▶ Set problem
Only the pictures are omitted; repeat all other data exactly.

Data items:
===============

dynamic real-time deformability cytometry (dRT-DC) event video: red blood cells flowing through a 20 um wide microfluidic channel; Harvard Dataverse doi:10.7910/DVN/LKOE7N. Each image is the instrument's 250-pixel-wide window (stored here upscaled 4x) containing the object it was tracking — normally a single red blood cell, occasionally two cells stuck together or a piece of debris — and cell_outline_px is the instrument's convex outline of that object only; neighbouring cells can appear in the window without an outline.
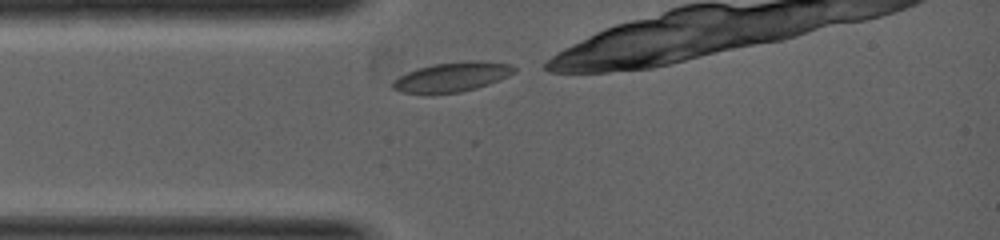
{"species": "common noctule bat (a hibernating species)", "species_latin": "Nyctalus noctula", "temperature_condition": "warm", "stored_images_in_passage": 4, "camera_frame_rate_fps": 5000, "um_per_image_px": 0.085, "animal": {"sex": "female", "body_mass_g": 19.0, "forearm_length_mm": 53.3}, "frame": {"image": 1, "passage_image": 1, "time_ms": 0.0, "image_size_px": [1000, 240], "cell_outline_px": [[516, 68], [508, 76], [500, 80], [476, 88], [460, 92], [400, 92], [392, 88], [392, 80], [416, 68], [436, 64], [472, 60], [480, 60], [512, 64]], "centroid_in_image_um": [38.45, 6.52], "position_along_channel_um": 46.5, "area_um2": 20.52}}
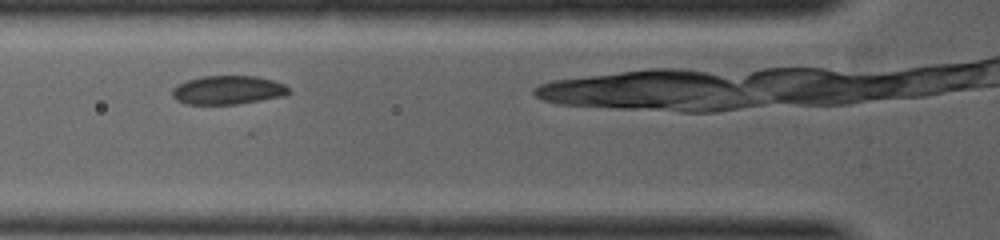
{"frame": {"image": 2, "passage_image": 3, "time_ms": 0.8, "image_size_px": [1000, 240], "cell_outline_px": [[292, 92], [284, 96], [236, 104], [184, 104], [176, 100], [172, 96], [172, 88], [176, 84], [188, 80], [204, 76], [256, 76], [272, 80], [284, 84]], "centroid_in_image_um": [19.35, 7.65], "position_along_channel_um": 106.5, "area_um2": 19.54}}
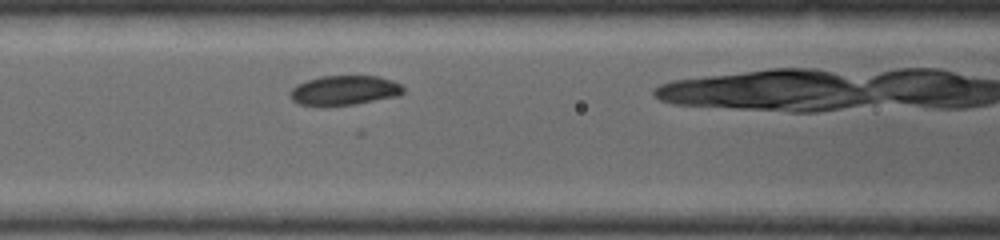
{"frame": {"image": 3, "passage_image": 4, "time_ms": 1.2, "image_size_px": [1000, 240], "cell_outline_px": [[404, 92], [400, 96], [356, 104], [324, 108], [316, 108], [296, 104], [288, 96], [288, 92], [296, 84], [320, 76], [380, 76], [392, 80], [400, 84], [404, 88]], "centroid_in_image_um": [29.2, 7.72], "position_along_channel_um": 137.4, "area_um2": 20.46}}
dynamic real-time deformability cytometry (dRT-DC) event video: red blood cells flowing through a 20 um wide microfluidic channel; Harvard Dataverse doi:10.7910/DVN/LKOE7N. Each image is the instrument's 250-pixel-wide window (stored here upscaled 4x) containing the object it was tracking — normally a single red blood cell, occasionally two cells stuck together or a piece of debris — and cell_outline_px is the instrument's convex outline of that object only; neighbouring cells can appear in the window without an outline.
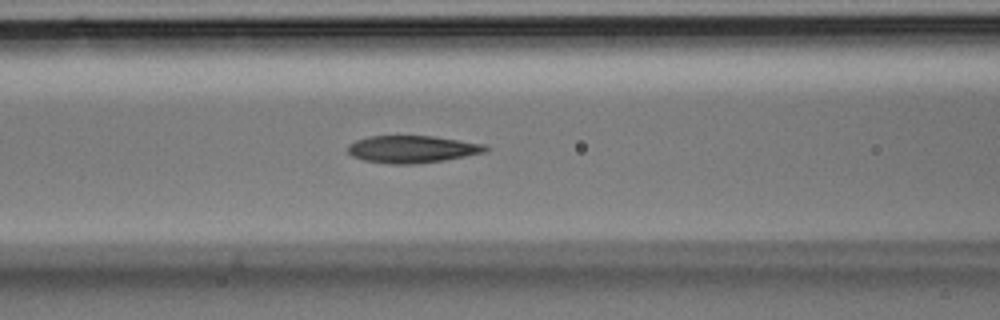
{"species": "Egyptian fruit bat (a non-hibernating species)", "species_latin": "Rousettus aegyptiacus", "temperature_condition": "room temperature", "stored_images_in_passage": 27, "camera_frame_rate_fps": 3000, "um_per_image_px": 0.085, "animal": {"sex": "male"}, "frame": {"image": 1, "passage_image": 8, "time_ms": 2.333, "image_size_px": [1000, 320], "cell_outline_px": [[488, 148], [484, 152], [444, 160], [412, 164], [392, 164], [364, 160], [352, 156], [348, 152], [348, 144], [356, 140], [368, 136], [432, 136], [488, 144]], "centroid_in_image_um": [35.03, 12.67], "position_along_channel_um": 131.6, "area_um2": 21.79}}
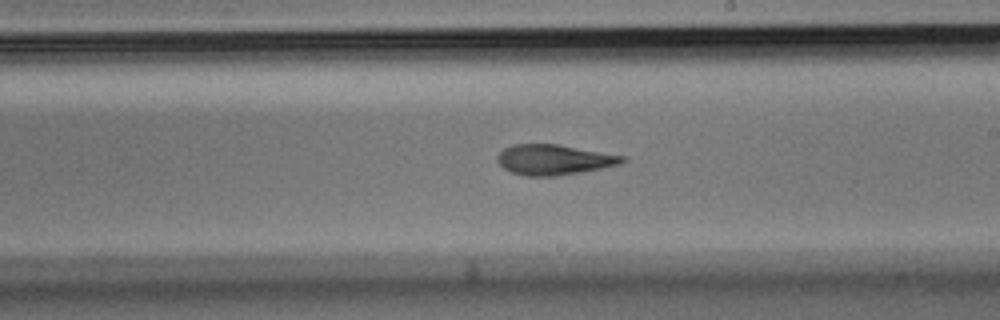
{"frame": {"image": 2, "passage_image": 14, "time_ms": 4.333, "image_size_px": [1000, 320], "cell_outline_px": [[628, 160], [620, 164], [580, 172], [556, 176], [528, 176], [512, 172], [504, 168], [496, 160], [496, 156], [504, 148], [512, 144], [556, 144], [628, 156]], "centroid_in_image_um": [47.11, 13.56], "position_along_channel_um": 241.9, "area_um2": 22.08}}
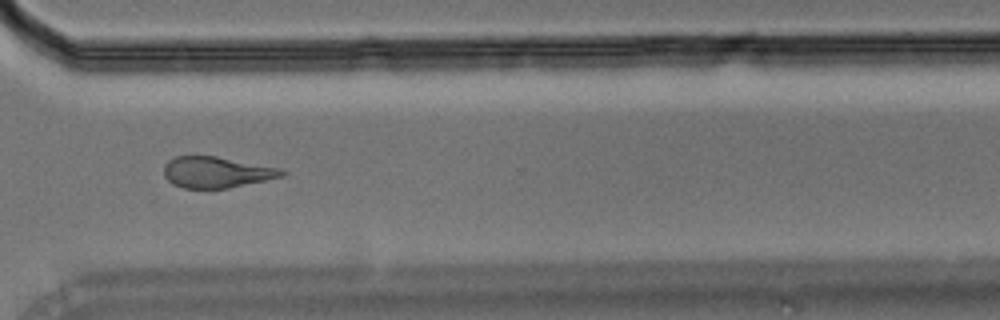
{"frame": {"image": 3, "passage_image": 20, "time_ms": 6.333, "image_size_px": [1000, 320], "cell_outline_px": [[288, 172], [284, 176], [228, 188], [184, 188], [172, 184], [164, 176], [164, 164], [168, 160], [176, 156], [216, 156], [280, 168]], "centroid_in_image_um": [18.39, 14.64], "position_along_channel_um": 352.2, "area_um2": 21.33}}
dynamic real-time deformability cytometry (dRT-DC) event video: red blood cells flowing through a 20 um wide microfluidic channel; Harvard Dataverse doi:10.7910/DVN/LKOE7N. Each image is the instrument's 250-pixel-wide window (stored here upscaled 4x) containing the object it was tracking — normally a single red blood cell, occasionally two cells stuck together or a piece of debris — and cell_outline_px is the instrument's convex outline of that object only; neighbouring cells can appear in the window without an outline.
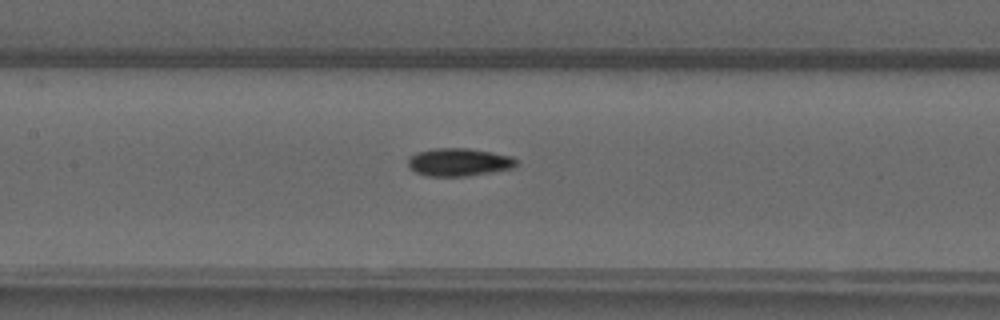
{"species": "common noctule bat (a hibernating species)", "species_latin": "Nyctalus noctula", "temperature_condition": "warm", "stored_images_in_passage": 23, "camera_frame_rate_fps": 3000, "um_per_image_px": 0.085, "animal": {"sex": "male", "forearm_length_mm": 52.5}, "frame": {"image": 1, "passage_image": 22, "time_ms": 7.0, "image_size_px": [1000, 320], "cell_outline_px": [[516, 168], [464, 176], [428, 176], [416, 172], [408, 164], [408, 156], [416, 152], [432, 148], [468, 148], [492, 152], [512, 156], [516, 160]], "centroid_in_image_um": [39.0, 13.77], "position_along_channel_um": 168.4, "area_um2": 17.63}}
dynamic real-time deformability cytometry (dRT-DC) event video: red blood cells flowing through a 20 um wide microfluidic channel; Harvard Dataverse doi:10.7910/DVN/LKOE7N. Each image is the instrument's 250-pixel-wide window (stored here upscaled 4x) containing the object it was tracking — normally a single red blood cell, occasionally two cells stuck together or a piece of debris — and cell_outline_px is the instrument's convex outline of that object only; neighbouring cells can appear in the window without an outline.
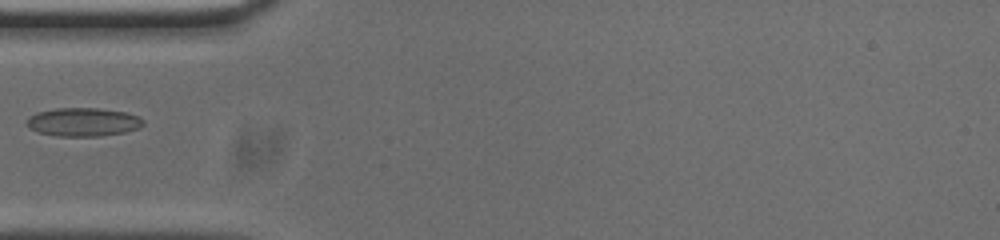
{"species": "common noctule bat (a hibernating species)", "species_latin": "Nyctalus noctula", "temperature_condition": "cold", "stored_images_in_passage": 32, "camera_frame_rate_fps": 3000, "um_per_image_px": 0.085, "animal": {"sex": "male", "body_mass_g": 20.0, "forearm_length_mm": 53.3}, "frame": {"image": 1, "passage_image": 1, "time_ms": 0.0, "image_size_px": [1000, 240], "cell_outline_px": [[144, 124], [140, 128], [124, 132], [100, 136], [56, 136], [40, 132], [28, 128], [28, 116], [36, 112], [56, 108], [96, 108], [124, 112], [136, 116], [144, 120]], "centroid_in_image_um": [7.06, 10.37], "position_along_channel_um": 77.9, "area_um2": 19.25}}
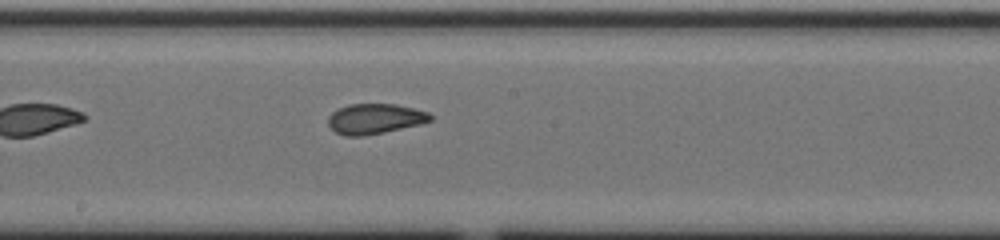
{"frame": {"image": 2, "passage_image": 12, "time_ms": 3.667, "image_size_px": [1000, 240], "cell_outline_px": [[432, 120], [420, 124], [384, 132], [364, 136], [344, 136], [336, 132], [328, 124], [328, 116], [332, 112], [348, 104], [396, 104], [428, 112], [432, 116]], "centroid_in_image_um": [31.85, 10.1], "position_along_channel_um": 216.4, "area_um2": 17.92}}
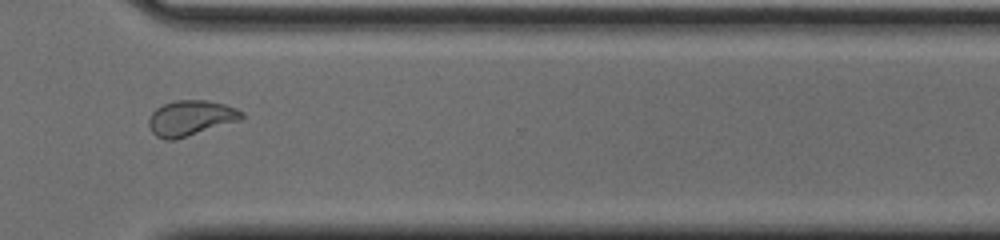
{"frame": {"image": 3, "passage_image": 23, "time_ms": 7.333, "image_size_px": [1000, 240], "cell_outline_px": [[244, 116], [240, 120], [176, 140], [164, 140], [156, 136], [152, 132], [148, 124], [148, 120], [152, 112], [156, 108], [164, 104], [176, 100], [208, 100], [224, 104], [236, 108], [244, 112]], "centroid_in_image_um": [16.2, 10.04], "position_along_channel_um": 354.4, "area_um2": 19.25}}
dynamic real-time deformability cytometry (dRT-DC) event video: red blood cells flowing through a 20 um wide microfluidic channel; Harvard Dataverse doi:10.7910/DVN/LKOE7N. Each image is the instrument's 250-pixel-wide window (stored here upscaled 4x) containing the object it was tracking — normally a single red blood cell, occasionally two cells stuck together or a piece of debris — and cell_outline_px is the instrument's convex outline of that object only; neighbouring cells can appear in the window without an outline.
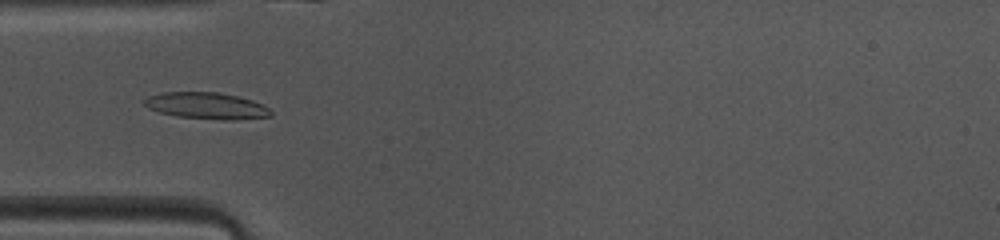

===============

▶ The response
dynamic real-time deformability cytometry (dRT-DC) event video: red blood cells flowing through a 20 um wide microfluidic channel; Harvard Dataverse doi:10.7910/DVN/LKOE7N. Each image is the instrument's 250-pixel-wide window (stored here upscaled 4x) containing the object it was tracking — normally a single red blood cell, occasionally two cells stuck together or a piece of debris — and cell_outline_px is the instrument's convex outline of that object only; neighbouring cells can appear in the window without an outline.
{"species": "common noctule bat (a hibernating species)", "species_latin": "Nyctalus noctula", "temperature_condition": "warm", "stored_images_in_passage": 4, "camera_frame_rate_fps": 5000, "um_per_image_px": 0.085, "animal": {"sex": "female", "body_mass_g": 19.0, "forearm_length_mm": 53.3}, "frame": {"image": 1, "passage_image": 1, "time_ms": 0.0, "image_size_px": [1000, 240], "cell_outline_px": [[516, 68], [508, 76], [500, 80], [476, 88], [460, 92], [400, 92], [392, 88], [392, 80], [416, 68], [436, 64], [472, 60], [480, 60], [512, 64]], "centroid_in_image_um": [38.45, 6.52], "position_along_channel_um": 46.5, "area_um2": 20.52}}
{"frame": {"image": 2, "passage_image": 3, "time_ms": 0.8, "image_size_px": [1000, 240], "cell_outline_px": [[292, 92], [284, 96], [236, 104], [184, 104], [176, 100], [172, 96], [172, 88], [176, 84], [188, 80], [204, 76], [256, 76], [272, 80], [284, 84]], "centroid_in_image_um": [19.35, 7.65], "position_along_channel_um": 106.5, "area_um2": 19.54}}
{"frame": {"image": 3, "passage_image": 4, "time_ms": 1.2, "image_size_px": [1000, 240], "cell_outline_px": [[404, 92], [400, 96], [356, 104], [324, 108], [316, 108], [296, 104], [288, 96], [288, 92], [296, 84], [320, 76], [380, 76], [392, 80], [400, 84], [404, 88]], "centroid_in_image_um": [29.2, 7.72], "position_along_channel_um": 137.4, "area_um2": 20.46}}
dynamic real-time deformability cytometry (dRT-DC) event video: red blood cells flowing through a 20 um wide microfluidic channel; Harvard Dataverse doi:10.7910/DVN/LKOE7N. Each image is the instrument's 250-pixel-wide window (stored here upscaled 4x) containing the object it was tracking — normally a single red blood cell, occasionally two cells stuck together or a piece of debris — and cell_outline_px is the instrument's convex outline of that object only; neighbouring cells can appear in the window without an outline.
{"species": "Egyptian fruit bat (a non-hibernating species)", "species_latin": "Rousettus aegyptiacus", "temperature_condition": "room temperature", "stored_images_in_passage": 27, "camera_frame_rate_fps": 3000, "um_per_image_px": 0.085, "animal": {"sex": "male"}, "frame": {"image": 1, "passage_image": 8, "time_ms": 2.333, "image_size_px": [1000, 320], "cell_outline_px": [[488, 148], [484, 152], [444, 160], [412, 164], [392, 164], [364, 160], [352, 156], [348, 152], [348, 144], [356, 140], [368, 136], [432, 136], [488, 144]], "centroid_in_image_um": [35.03, 12.67], "position_along_channel_um": 131.6, "area_um2": 21.79}}
{"frame": {"image": 2, "passage_image": 14, "time_ms": 4.333, "image_size_px": [1000, 320], "cell_outline_px": [[628, 160], [620, 164], [580, 172], [556, 176], [528, 176], [512, 172], [504, 168], [496, 160], [496, 156], [504, 148], [512, 144], [556, 144], [628, 156]], "centroid_in_image_um": [47.11, 13.56], "position_along_channel_um": 241.9, "area_um2": 22.08}}
{"frame": {"image": 3, "passage_image": 20, "time_ms": 6.333, "image_size_px": [1000, 320], "cell_outline_px": [[288, 172], [284, 176], [228, 188], [184, 188], [172, 184], [164, 176], [164, 164], [168, 160], [176, 156], [216, 156], [280, 168]], "centroid_in_image_um": [18.39, 14.64], "position_along_channel_um": 352.2, "area_um2": 21.33}}
dynamic real-time deformability cytometry (dRT-DC) event video: red blood cells flowing through a 20 um wide microfluidic channel; Harvard Dataverse doi:10.7910/DVN/LKOE7N. Each image is the instrument's 250-pixel-wide window (stored here upscaled 4x) containing the object it was tracking — normally a single red blood cell, occasionally two cells stuck together or a piece of debris — and cell_outline_px is the instrument's convex outline of that object only; neighbouring cells can appear in the window without an outline.
{"species": "common noctule bat (a hibernating species)", "species_latin": "Nyctalus noctula", "temperature_condition": "warm", "stored_images_in_passage": 23, "camera_frame_rate_fps": 3000, "um_per_image_px": 0.085, "animal": {"sex": "male", "forearm_length_mm": 52.5}, "frame": {"image": 1, "passage_image": 22, "time_ms": 7.0, "image_size_px": [1000, 320], "cell_outline_px": [[516, 168], [464, 176], [428, 176], [416, 172], [408, 164], [408, 156], [416, 152], [432, 148], [468, 148], [492, 152], [512, 156], [516, 160]], "centroid_in_image_um": [39.0, 13.77], "position_along_channel_um": 168.4, "area_um2": 17.63}}
dynamic real-time deformability cytometry (dRT-DC) event video: red blood cells flowing through a 20 um wide microfluidic channel; Harvard Dataverse doi:10.7910/DVN/LKOE7N. Each image is the instrument's 250-pixel-wide window (stored here upscaled 4x) containing the object it was tracking — normally a single red blood cell, occasionally two cells stuck together or a piece of debris — and cell_outline_px is the instrument's convex outline of that object only; neighbouring cells can appear in the window without an outline.
{"species": "common noctule bat (a hibernating species)", "species_latin": "Nyctalus noctula", "temperature_condition": "cold", "stored_images_in_passage": 32, "camera_frame_rate_fps": 3000, "um_per_image_px": 0.085, "animal": {"sex": "male", "body_mass_g": 20.0, "forearm_length_mm": 53.3}, "frame": {"image": 1, "passage_image": 1, "time_ms": 0.0, "image_size_px": [1000, 240], "cell_outline_px": [[144, 124], [140, 128], [124, 132], [100, 136], [56, 136], [40, 132], [28, 128], [28, 116], [36, 112], [56, 108], [96, 108], [124, 112], [136, 116], [144, 120]], "centroid_in_image_um": [7.06, 10.37], "position_along_channel_um": 77.9, "area_um2": 19.25}}
{"frame": {"image": 2, "passage_image": 12, "time_ms": 3.667, "image_size_px": [1000, 240], "cell_outline_px": [[432, 120], [420, 124], [384, 132], [364, 136], [344, 136], [336, 132], [328, 124], [328, 116], [332, 112], [348, 104], [396, 104], [428, 112], [432, 116]], "centroid_in_image_um": [31.85, 10.1], "position_along_channel_um": 216.4, "area_um2": 17.92}}
{"frame": {"image": 3, "passage_image": 23, "time_ms": 7.333, "image_size_px": [1000, 240], "cell_outline_px": [[244, 116], [240, 120], [176, 140], [164, 140], [156, 136], [152, 132], [148, 124], [148, 120], [152, 112], [156, 108], [164, 104], [176, 100], [208, 100], [224, 104], [236, 108], [244, 112]], "centroid_in_image_um": [16.2, 10.04], "position_along_channel_um": 354.4, "area_um2": 19.25}}
dynamic real-time deformability cytometry (dRT-DC) event video: red blood cells flowing through a 20 um wide microfluidic channel; Harvard Dataverse doi:10.7910/DVN/LKOE7N. Each image is the instrument's 250-pixel-wide window (stored here upscaled 4x) containing the object it was tracking — normally a single red blood cell, occasionally two cells stuck together or a piece of debris — and cell_outline_px is the instrument's convex outline of that object only; neighbouring cells can appear in the window without an outline.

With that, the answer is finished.